▶ _Source_:
There is some absolutely fab reptile shops out there too, ones that do actually care for the animals, that give out 100% correct advice and will sell you exactly what you need for them, I've come across more than a few in my time. 
But then there will always be 'a bad penny'. Beleive it or not but there is a small pet shop near me that has recently started to stock a few reptiles that doesn't even know what a thermostat is, as in:-
me "what thermostats have you got for sale?"
them "whats a thermostat?"


----------



## georgieabc123 (Jul 17, 2008)

*H* said:


> There is some absolutely fab reptile shops out there too, ones that do actually care for the animals, that give out 100% correct advice and will sell you exactly what you need for them, I've come across more than a few in my time.
> But then there will always be 'a bad penny'. Beleive it or not but there is a small pet shop near me that has recently started to stock a few reptiles that doesn't even know what a thermostat is, as in:-
> me "what thermostats have you got for sale?"

▶ _Material supplied_:
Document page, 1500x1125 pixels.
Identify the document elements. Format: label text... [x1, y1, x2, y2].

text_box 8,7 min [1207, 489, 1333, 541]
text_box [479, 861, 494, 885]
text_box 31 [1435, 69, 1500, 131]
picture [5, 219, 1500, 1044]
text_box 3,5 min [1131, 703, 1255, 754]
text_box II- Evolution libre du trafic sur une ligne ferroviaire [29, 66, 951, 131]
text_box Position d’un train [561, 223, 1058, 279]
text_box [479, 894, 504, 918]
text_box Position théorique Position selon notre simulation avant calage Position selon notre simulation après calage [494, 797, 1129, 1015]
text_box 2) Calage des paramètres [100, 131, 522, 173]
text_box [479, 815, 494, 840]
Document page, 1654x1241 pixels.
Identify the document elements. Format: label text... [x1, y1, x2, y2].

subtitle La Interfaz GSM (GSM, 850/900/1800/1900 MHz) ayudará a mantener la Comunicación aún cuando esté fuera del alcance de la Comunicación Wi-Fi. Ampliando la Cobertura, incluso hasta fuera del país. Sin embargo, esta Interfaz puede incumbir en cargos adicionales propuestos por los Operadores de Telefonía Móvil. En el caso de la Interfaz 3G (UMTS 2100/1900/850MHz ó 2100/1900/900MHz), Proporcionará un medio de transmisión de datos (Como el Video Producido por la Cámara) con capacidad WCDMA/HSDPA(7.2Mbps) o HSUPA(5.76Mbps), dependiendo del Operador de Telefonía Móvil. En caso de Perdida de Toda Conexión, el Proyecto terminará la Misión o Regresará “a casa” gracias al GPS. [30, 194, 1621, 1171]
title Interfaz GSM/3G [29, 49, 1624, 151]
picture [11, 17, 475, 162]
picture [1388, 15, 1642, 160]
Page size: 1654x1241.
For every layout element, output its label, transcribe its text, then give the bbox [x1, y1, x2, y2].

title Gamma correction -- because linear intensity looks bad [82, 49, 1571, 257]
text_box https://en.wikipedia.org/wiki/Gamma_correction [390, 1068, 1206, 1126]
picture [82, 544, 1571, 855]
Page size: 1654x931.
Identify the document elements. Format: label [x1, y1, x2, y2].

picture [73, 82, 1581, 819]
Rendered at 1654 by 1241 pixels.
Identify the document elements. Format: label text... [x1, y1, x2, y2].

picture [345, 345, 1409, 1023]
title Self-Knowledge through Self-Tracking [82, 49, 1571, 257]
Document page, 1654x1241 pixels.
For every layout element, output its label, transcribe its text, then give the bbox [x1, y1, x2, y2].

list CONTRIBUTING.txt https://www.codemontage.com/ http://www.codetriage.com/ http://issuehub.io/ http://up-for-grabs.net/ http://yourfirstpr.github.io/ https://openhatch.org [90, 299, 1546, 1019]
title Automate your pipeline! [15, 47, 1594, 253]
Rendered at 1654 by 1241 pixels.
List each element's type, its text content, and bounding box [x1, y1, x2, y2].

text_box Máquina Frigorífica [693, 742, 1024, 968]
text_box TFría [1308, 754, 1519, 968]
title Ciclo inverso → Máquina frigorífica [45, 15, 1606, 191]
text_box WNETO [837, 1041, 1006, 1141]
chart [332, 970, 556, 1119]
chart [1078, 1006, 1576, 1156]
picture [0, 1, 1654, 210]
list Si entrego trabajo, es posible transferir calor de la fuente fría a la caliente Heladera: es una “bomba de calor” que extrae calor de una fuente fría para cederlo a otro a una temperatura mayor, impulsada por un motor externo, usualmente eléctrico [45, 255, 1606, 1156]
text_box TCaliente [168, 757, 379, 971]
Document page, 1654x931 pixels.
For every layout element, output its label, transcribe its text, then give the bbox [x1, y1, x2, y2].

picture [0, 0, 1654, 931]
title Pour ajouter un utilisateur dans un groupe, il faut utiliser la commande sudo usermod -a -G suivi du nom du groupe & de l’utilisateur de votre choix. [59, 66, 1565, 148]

▶ _What is asked_: Carry on the forum thread about reptile shops from its last line.

▶ _The output_:
> them "whats a thermostat?"


:lol2: thats bad


----------



## cooljules (May 20, 2008)

Meko said:


> The 'murdering petshops' get plenty of help to kill animals from people on here. You'll see loads of threads where people have been into a shop, seen badly kept animals and been told not to buy them as the shop will just buy more.
> Now to me it makes more sense for a pet shop to have a lot of fast moving stock, kept in the wrong conditions for as little time as possible rather than leaving the animals to rot slowly.


im one of those people who tells people not to buy well looked after, neglected, skinny animals etc. cos the pet shops dont care and if they sell them, they just get more...vicious circle...


----------



## cooljules (May 20, 2008)

sandmatt said:


> Should all move to norfolk! havent seen a single bad reptile shop yet..


no!! get the shops to move!!! haaaaaa


----------



## *lauren* (Nov 2, 2008)

when i got my leo my pet shop sold me everything i needed including calci sand, he told me to put my heatmat on the side of the viv at the opposite end of the lamp.
i did all this then i ralised it was wrong and removed the sand and replaced it for tiles and put the heatmat under them.
he never told me i needed a stat and and mentioned nothing about dusting food.

in a way i feel like he was just out to get as much money of me as he could by selling me things i didnt need instead of things i did.
but i also feel alot of this is my fault because i brought a reptile knowing nothing about it, how stupid is that.:bash:

my leo is doing fine though and im happy with his setup now.


----------



## Meko (Apr 29, 2007)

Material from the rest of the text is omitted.